PDF2XL OCR allows you to specify a format for each field or table column. This format can be used when converting a document, or when performing OCR on this field or column (in Scanned Document Mode).
The format of a field or column has the following effects on its contents:
Selecting a format which doesn't fit the actual data in the field or column will be ignored by PDF2XL OCR. For example, if a field says "12/12/12" and you select the Currency format, PDF2XL OCR will recognize that it doesn't look like a currency and will keep treating it as a date.
- PDF2XL OCR will remove any characters from the field or column that aren't part of the selected format's character set. For example, if a field is set to use a numeric format, PDF2XL OCR will remove all letters from that field in the conversion. The character sets for each format can be edited in the Format section of the options dialog (accessible from the Start menu).

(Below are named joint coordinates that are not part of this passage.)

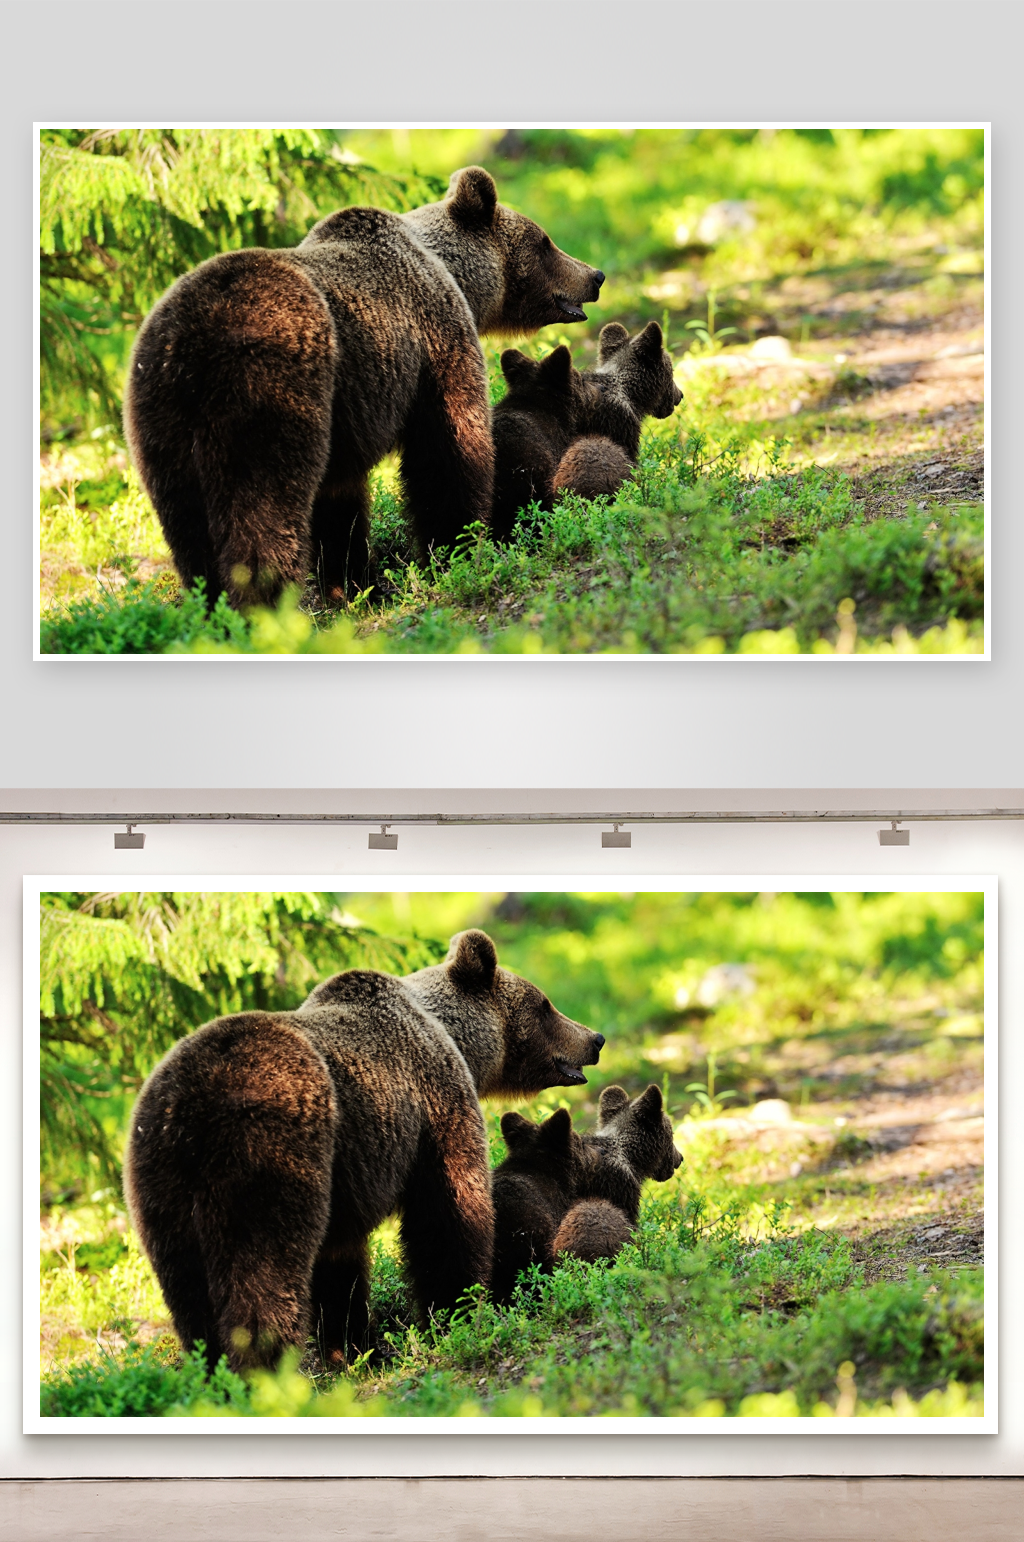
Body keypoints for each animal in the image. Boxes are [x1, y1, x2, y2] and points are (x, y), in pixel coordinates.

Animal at [123, 167, 604, 609]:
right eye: (544, 242)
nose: (595, 275)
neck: (456, 276)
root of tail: (195, 343)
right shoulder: (435, 340)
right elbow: (448, 453)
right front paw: (457, 549)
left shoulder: (349, 412)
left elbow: (341, 501)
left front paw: (355, 585)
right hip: (268, 394)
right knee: (261, 511)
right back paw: (266, 608)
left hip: (161, 420)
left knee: (188, 526)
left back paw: (216, 609)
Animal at [123, 929, 605, 1373]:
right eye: (544, 1005)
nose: (595, 1037)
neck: (455, 1038)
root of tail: (195, 1105)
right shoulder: (434, 1102)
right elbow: (448, 1216)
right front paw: (457, 1312)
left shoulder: (349, 1175)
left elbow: (341, 1264)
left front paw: (355, 1348)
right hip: (268, 1156)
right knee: (261, 1274)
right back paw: (267, 1371)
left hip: (161, 1182)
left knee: (188, 1290)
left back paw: (216, 1373)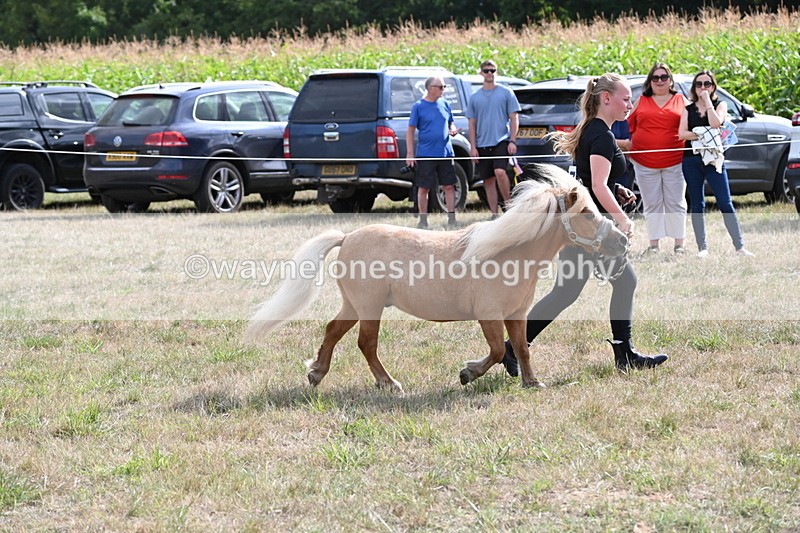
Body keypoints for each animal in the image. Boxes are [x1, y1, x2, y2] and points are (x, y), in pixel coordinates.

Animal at [244, 164, 629, 391]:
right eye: (587, 214)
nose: (622, 241)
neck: (509, 254)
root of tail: (347, 237)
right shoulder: (489, 315)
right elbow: (494, 351)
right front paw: (467, 374)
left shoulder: (516, 314)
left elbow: (521, 347)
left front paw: (533, 383)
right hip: (370, 307)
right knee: (366, 343)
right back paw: (389, 384)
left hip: (355, 305)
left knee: (333, 331)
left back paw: (316, 373)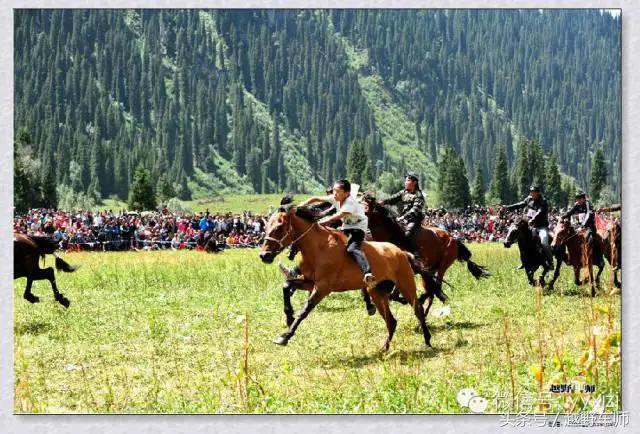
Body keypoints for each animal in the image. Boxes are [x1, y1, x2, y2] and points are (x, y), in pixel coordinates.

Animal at [258, 204, 432, 352]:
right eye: (266, 227)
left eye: (279, 227)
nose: (264, 255)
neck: (318, 247)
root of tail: (402, 252)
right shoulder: (310, 282)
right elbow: (287, 286)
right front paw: (289, 316)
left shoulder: (322, 287)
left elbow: (305, 310)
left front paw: (285, 336)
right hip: (377, 292)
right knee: (392, 321)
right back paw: (384, 348)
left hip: (406, 284)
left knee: (418, 309)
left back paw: (427, 341)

- When converting to Excel, the display format of each cell will be the same as the selected conversion format.
- When performing OCR, the OCR engine will limit the possible outcomes to the appropriate character set for the selected format.
Additional points that might be useful for you to know:
- Text fields/ columns will usually retain their indentation and line wrapping. However, if you're converting into the clipboard or a CSV file, line wrapping will be ignored.
- The Image format is not available for predefined fields.
- The Number format's default setting is to display 4 decimal digits.
- The Currency format's default setting is to display a $ sign before the number and only 2 decimal digits. It will also color negative numbers red.
- The Date format's default setting is to display month/day/year.
- The Time format's default setting is to display hour:minute.
- Since the format affects the OCR results, it is recommended to perform OCR again after changing a column's format while in Scanned Document Mode. Don't worry though, this will only perform the OCR again on the selected field or column, and not the whole document.